Exercise details: Which lines in the listing below contain the word "True" with matching case? List each of those lines in full.
(Beginning of Records for the task)
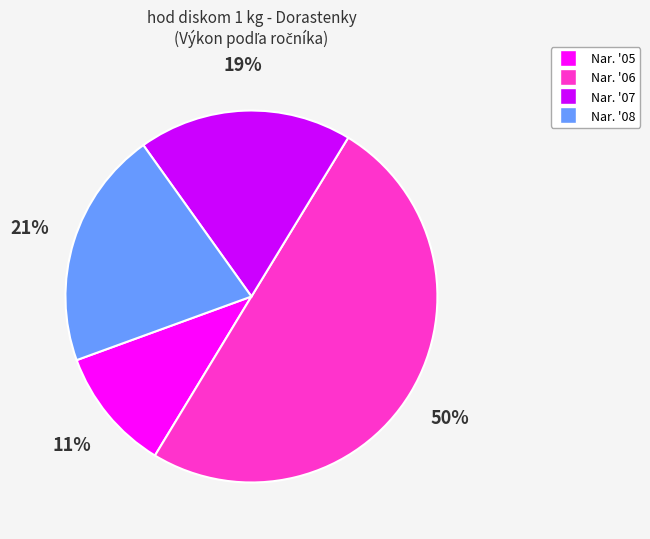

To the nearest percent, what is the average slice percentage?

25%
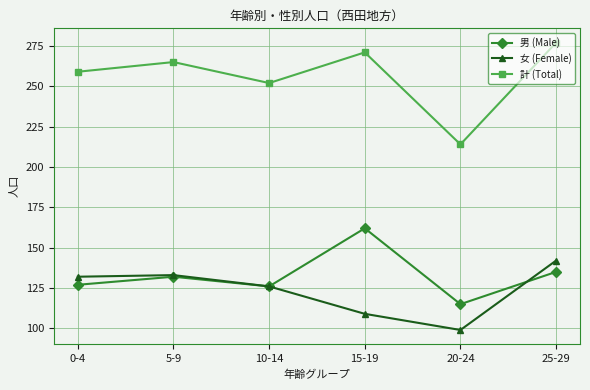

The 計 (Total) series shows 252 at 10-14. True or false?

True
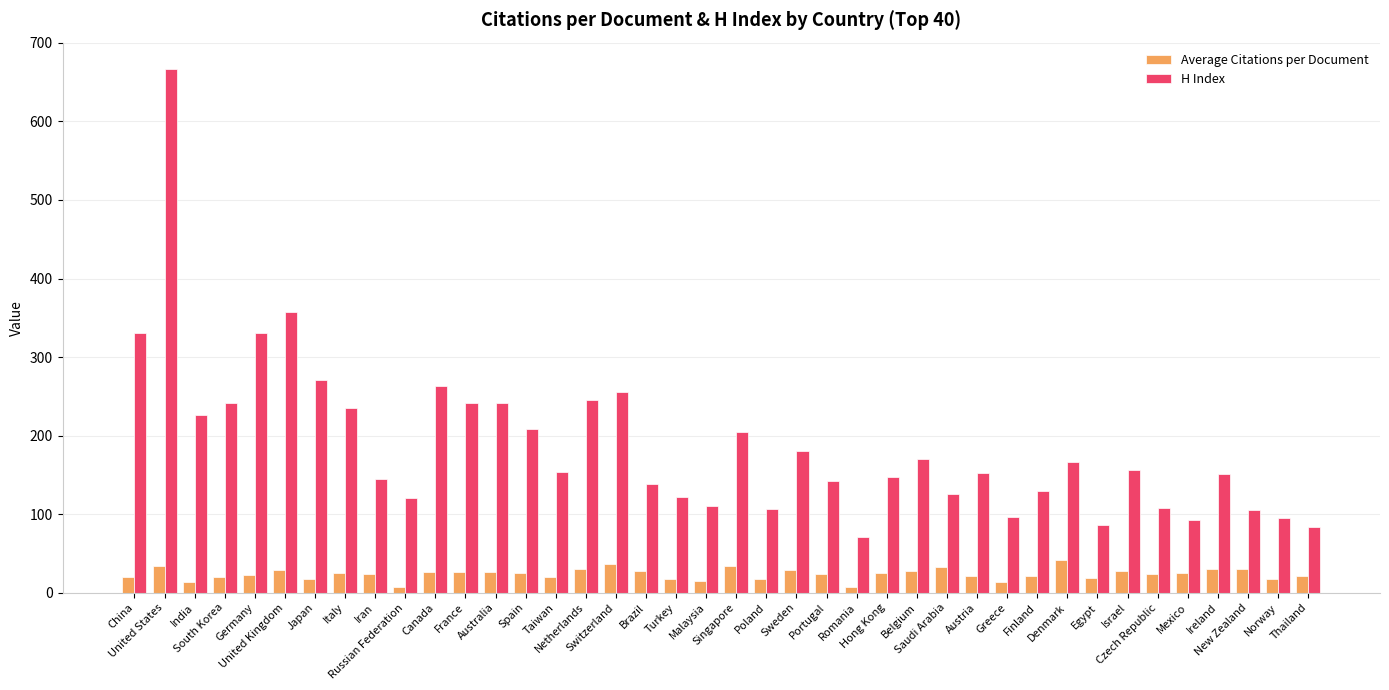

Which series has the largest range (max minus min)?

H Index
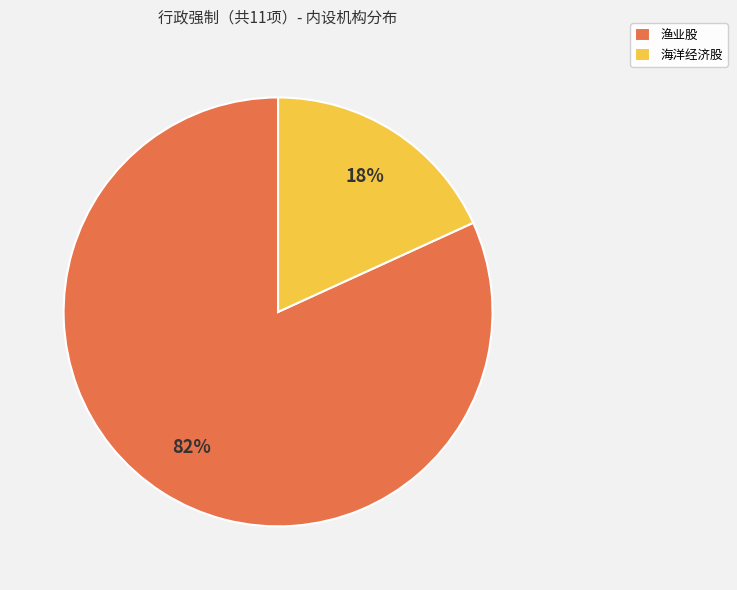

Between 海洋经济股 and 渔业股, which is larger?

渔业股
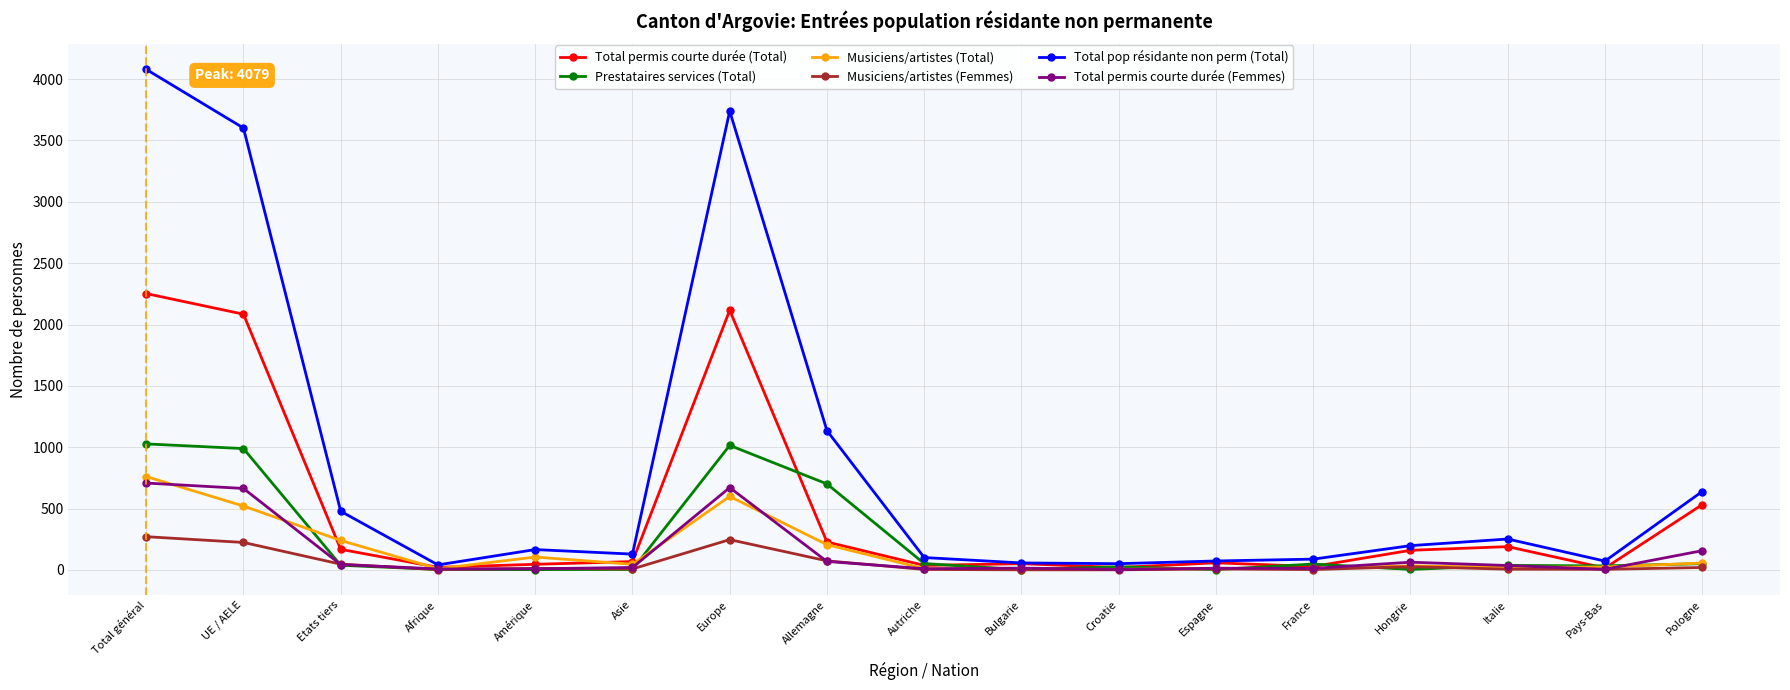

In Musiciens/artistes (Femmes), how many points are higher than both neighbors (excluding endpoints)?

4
(End of Records for the task)
(Beginning of Records for the task)
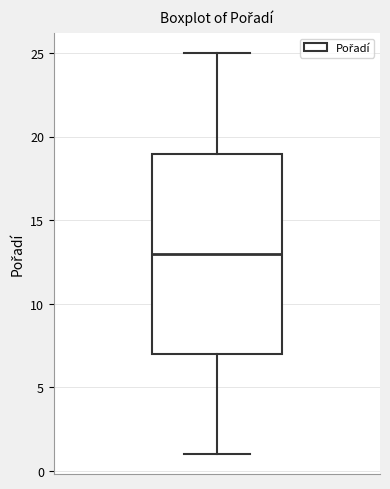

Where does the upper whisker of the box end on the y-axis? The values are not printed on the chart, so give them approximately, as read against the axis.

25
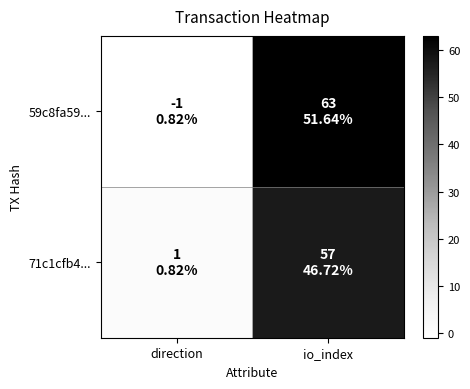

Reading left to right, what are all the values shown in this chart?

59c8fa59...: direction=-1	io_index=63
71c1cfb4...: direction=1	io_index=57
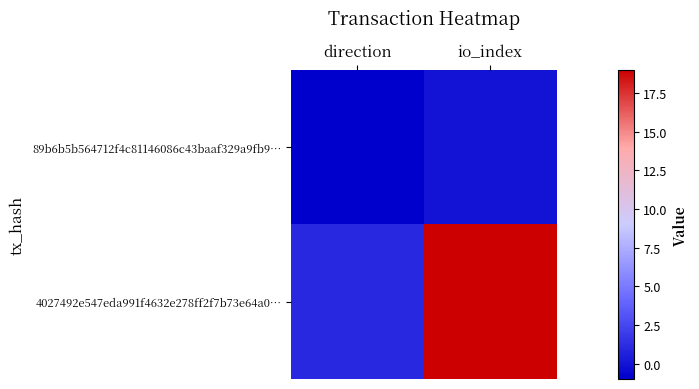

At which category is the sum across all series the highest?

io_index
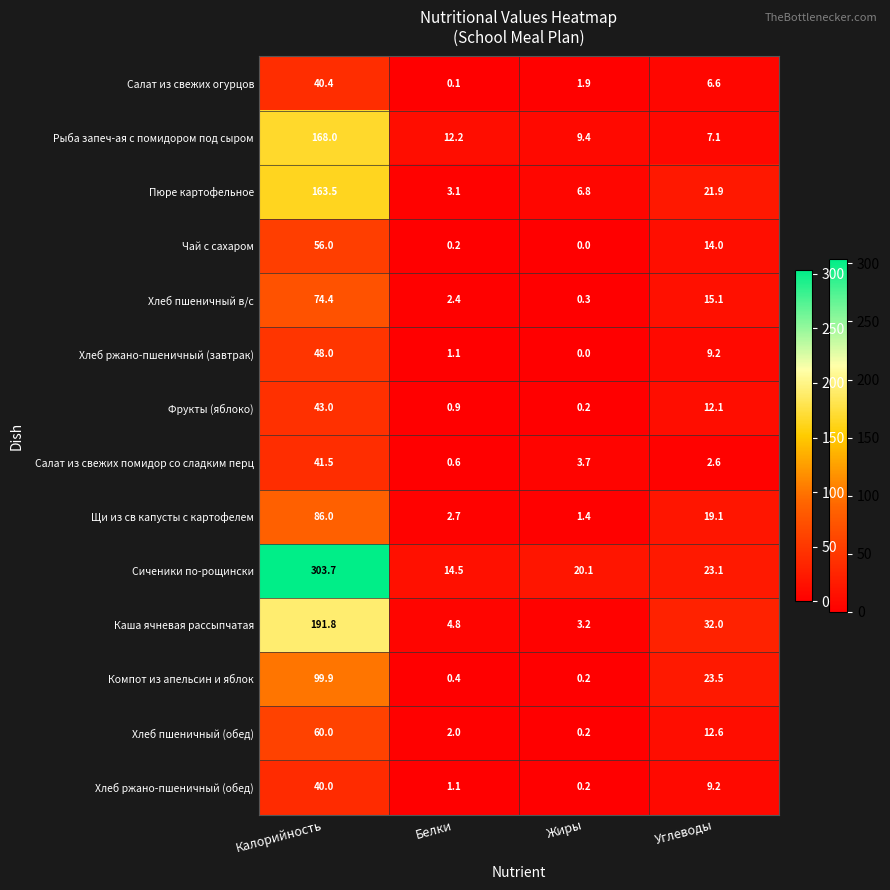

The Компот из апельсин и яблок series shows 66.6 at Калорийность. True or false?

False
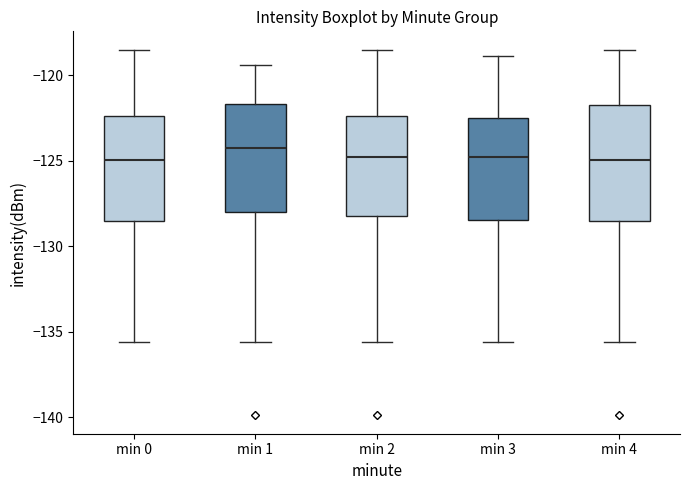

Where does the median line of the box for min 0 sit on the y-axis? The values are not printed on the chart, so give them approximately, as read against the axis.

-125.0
(End of Records for the task)
Answer section:
The 計 (Total) series shows 252 at 10-14. True or false?
True
The Компот из апельсин и яблок series shows 66.6 at Калорийность. True or false?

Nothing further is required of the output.